Can I make a search engine in Python for free?
You can use Python frameworks, such as LangChain, paired with open-source vector databases like Chroma. However, this strategy has limitations, such as limited ranking mechanisms, and requires additional steps and preprocessing.
For ease of implementation, more customization, and fast document retrieval, the best approach is to use self-hosted Meilisearch. You can use your machine or a VPS, which comes with a price.
You can also have free access to Meilisearch Cloud with a 14-day trial.
What are the best open-source search engines for Python?
The best open-source search engines have comprehensive documentation and a large community of developers who share their issues and achievements.
Open-source search engine tools should also be easy to set up and provide examples for the community. These are the three main open-source platforms that support Python:
Meilisearch
Meilisearch is an open-source, lightning-fast search engine designed for developers and enterprises seeking to embed intuitive, scalable search experiences into applications through its RESTful API.
Focusing on simplicity and performance, it provides advanced features such as typo tolerance and faceted search.
The documentation is clear, easy to follow, and has examples. There’s a Discord group for developers to share their work or find solutions, and a well-structured GitHub repository.
Qdrant
Qdrant is an open-source vector database and vector search engine built in Rust. It efficiently handles similarity searches on high-dimensional vectors, making it ideal for tasks like recommendation systems, semantic search, and anomaly detection.

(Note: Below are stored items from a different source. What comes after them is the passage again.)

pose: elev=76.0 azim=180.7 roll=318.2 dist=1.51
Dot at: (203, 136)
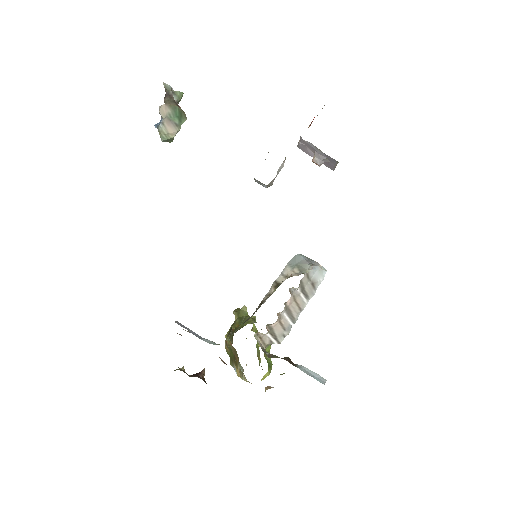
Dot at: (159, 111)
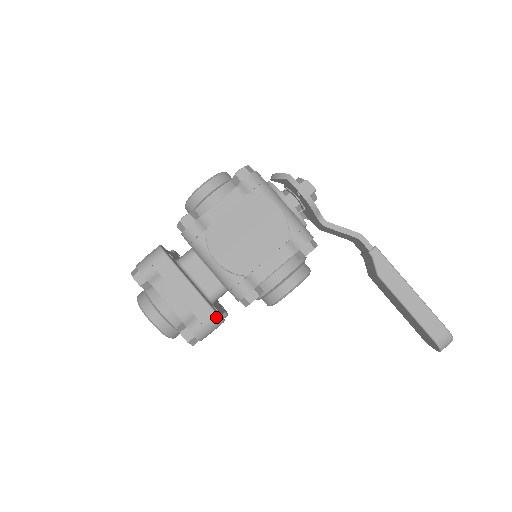
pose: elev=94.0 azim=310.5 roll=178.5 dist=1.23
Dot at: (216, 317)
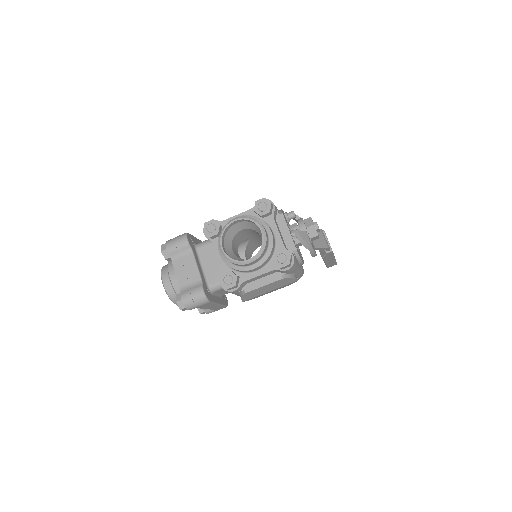
Dot at: occluded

The Qdrant’s RESTful API supports multiple languages, including Python. The documentation is vast and can get overwhelming when you need to find the right steps to build a Python search engine. However, it also provides code examples, a GitHub repository, and a Discord community.
Elasticsearch
Elasticsearch is an open-source, distributed search and analytics engine with a scalable data store and vector database for various use cases.
The Python client for Elasticsearch is well documented and provides the right tutorials to start building a search engine seamlessly.

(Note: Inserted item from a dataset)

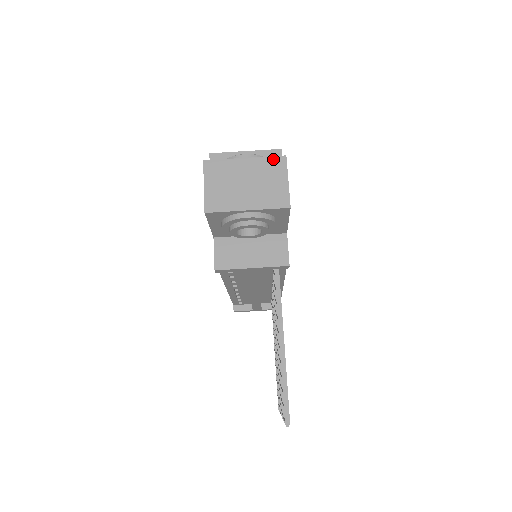
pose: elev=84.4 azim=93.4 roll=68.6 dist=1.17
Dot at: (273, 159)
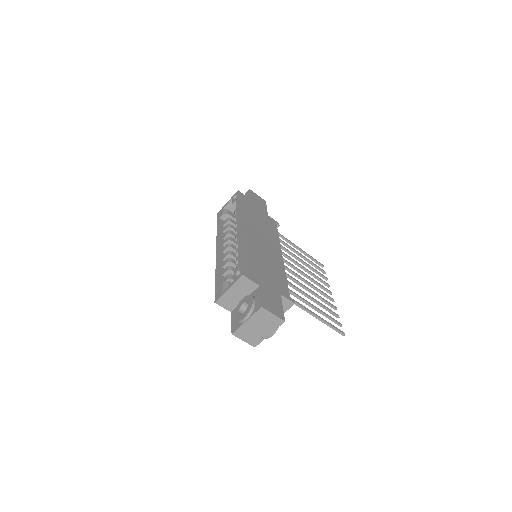
Dot at: (258, 312)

They have a GitHub repository where you can find examples, more information about the Python SDK, and a ticket system on GitHub to address issues.
Elasticsearch also provides a Python DSL module that aims to help with writing and running queries against Elasticsearch in a more convenient and idiomatic way.
What programming languages besides Python are used to build search engines?
Python is not the only programming language that allows you to build AI-powered search engines. Some common programming languages you can use are:
-
JavaScript: Learn how to build a search engine in Javascript.
-
PHP: Learn how to build a search engine in PHP.
-
Golang: Learn how to build a search engine with Golang.
High-performance Python search engines with Meilisearch
While setting up the Python search engine, we realised the importance of having a unified package with its vector database, seamlessly embeds the documents, and provides tools for easy filtering and ranking results.
Using multiple libraries and Python frameworks can be overwhelming, leading to more problems than solutions. The frameworks can be limited in what you are allowed to do, which may force you to switch to another one or build from scratch, both of which can be time-consuming and resource-intensive.
Clarity, good documentation, and ease of use are the keys to building high-performing Python search engines. You don’t need to master several frameworks, libraries, and look for information in countless forums and YouTube videos.